There has never been a better time for operators to look at their menus and innovate, and it’s unarguable that the plant-based segment is leading the charge here. We’ve heard a lot in recent years about vegan alternatives, so we decided to take a closer look at what this can mean for kitchens all around the country, how chefs can really take advantage of this movement and how Unilever Food Solutions is supporting and inspiring chefs.
At its most basic level, chefs can do a few simple swaps to create delicious plant-based dishes that will help attract non meat-eaters to their restaurants as well as maximise profits. It can even help to increase efficiencies on the pass.
Chefs want to keep their kitchen as simple as possible, and that’s why it’s important when creating vegan friendly dishes to not go too overboard. An element of familiarity is also beneficial for curious customers.
A crucial driver in making decisions on whether or not to put vegan dishes on your menu should be the fact that 92% of such dishes are eaten by non-vegans. So, despite vegans being a small proportion of overall customer numbers, the dishes themselves are proving a hit with diners generally. That shows that this isn’t a niche with limited revenue potential, rather it’s something to embrace and welcome to the fold. Consider this a new set of tools in your arsenal, an opportunity to be creative for an audience that wants to experience your quality cooking.
If a chef can make a dish without animal products that ticks all the boxes for what constitutes a great meal, they’re onto a winner. There’s no need to pack such a dish with unusual ingredients that may overwhelm the senses – start the journey with familiar meals, done with a vegan twist, and ease yourself, and your diners, into the opportunities available. Consider a classic pub menu, with such proven winners as a curry or a burger; easy to turn into vegan alternatives with minimal effort. It’s about hitting the right flavour profile with satisfying textural differences.
As part of this swap, don’t forget to consider your range of condiments, sauces and dips. Often a game changer for a dish and a huge potential revenue driver with high margins. Hellmann’s Vegan Mayo, for example, has been embraced by every chef who has used it in their kitchen; it has an identical creamy taste, texture and mouthfeel as Hellmann’s Real Mayo just without the eggs. In fact, chefs have in some instances found Hellmann’s Vegan Mayo superior for certain dips and marinades.
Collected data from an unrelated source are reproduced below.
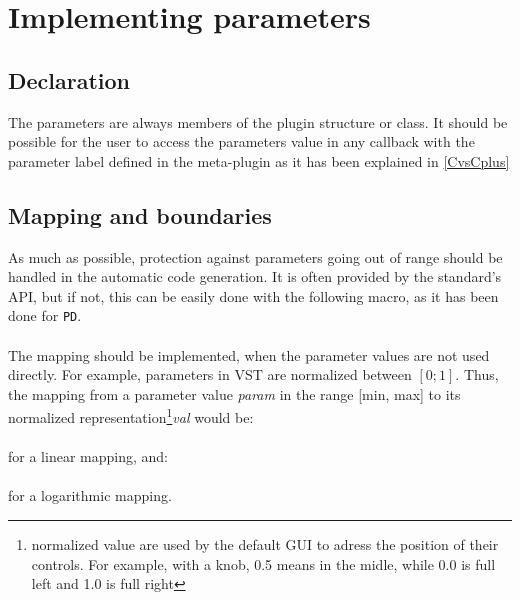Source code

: \section{Implementing parameters}
\subsection{Declaration}
\noindent The parameters are always members of the plugin structure or
class. It should be possible for the user to access the parameters
value in any callback with the parameter label defined in
the meta-plugin as it has been explained in \ref{CvsCplus}

\subsection{Mapping and boundaries}
\noindent As much as possible, protection against parameters going out
of range should be handled in the automatic code generation. It is
often provided by the standard's API, but if not, this can be easily done 
with the following macro, as it has been done for \verb|PD|.\\

\\

\noindent The mapping should be implemented, when the parameter
values are not used directly. For example, parameters in VST are
normalized between $[0;1]$. Thus, the mapping from a parameter value
\emph{param} in the range [min, max] to its normalized
representation\footnote{normalized value are used by the default GUI
  to adress the position of their controls. For example, with a knob,
  0.5 means in the midle, while 0.0 is full left and 1.0 is full
  right}\emph{val} would be:\\ 

\\

\noindent for a linear mapping, and: \\

\\

\noindent for a logarithmic mapping. \\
One point of note when planning your new dishes is the marketing and terminology deployed. Unilever Food Solutions recommends to use the phrase ‘plant-based’ rather than ‘vegan’, as the former is an easier sell to non-vegans who are instead looking for a great dish regardless of whether it’s vegan or not.
The bottom line is that appealing to a wider audience doesn’t have to be difficult. Adding plant-based dishes to your menu can open your business to a wider audience (more crucial than ever), increase margins, simplify prep, and allow you to use ingredients across multiple dishes, reducing overheads.
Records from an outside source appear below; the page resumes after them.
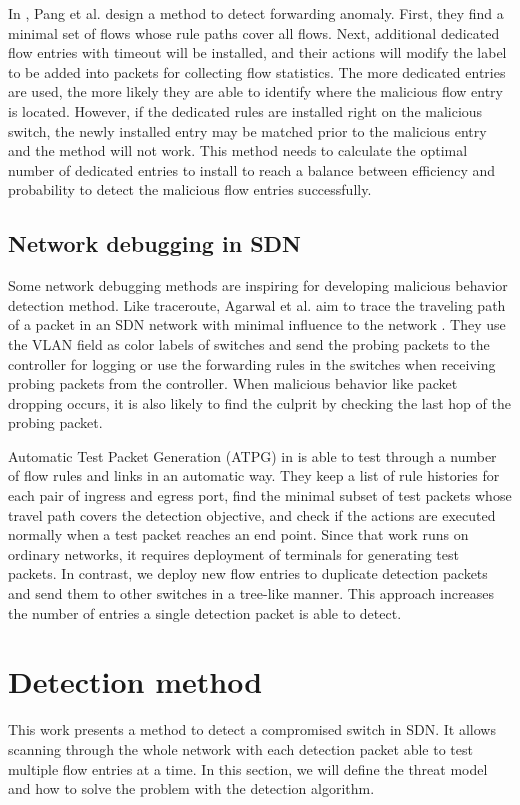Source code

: \documentclass[conference]{IEEEtran}
\begin{document}
In \cite{PJL16}, Pang et al. design a method to detect forwarding anomaly. First, they find a minimal set of flows whose rule paths cover all flows. Next, additional dedicated flow entries with timeout will be installed, and their actions will modify the label to be added into packets for collecting flow statistics. The more dedicated entries are used, the more likely they are able to identify where the malicious flow entry is located. However, if the dedicated rules are installed right on the malicious switch, the newly installed entry may be matched prior to the malicious entry and the method will not work. This method needs to calculate the optimal number of dedicated entries to install to reach a balance between efficiency and probability to detect the malicious flow entries successfully.

\subsection{Network debugging in SDN}
Some network debugging methods are inspiring for developing malicious behavior detection method. Like traceroute, Agarwal et al. aim to trace the traveling path of a packet in an SDN network with minimal influence to the network \cite{ARDC14}. They use the VLAN field as color labels of switches and send the probing packets to the controller for logging or use the forwarding rules in the switches when receiving probing packets from the controller. When malicious behavior like packet dropping occurs, it is also likely to find the culprit by checking the last hop of the probing packet.

Automatic Test Packet Generation (ATPG) in \cite{ZKVM12} is able to test through a number of flow rules and links in an automatic way. They keep a list of rule histories for each pair of ingress and egress port, find the minimal subset of test packets whose travel path covers the detection objective, and check if the actions are executed normally when a test packet reaches an end point. Since that work runs on ordinary networks, it requires deployment of terminals for generating test packets. In contrast, we deploy new flow entries to duplicate detection packets and send them to other switches in a tree-like manner. This approach increases the number of entries a single detection packet is able to detect. 

\section{Detection method}
This work presents a method to detect a compromised switch in SDN. It allows scanning through the whole network with each detection packet able to test multiple flow entries at a time. In this section, we will define the threat model and how to solve the problem with the detection algorithm.
\end{document}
Chad, while not a vegan himself, has become renowned for using his creativity to develop delicious vegan dishes. Together with Hellmann’s, he has put together some easy to prepare vegan recipes, which are contained in a new brochure that can be downloaded from ufs.ie.
In it, you’ll find creative recipes including slow cooked Portobello mushrooms, smoked onion and garlic mayo, pickled vegetable and noodle rolls with sriracha mayo and Sesame crusted aubergine, cauliflower puree, sauteed pak choi and kumquat.
The brochure even includes recipe description recommendations to help you along in your marketing push.
What these dishes prove is that plant-based food can go toe-to-toe with its meat-based counterparts – it can be exciting, satisfying, indulgent, a delicious treat that doesn’t compromise on any level. It’s no wonder that non-vegans are ordering these menu items.
So, make 2021 the year of the plant-based menu and embrace the new opportunities available. A few simple additions and swaps could be a huge win for your kitchen.
*The Irish Post, 16th Sept 2020. Chef’s Pencil Report.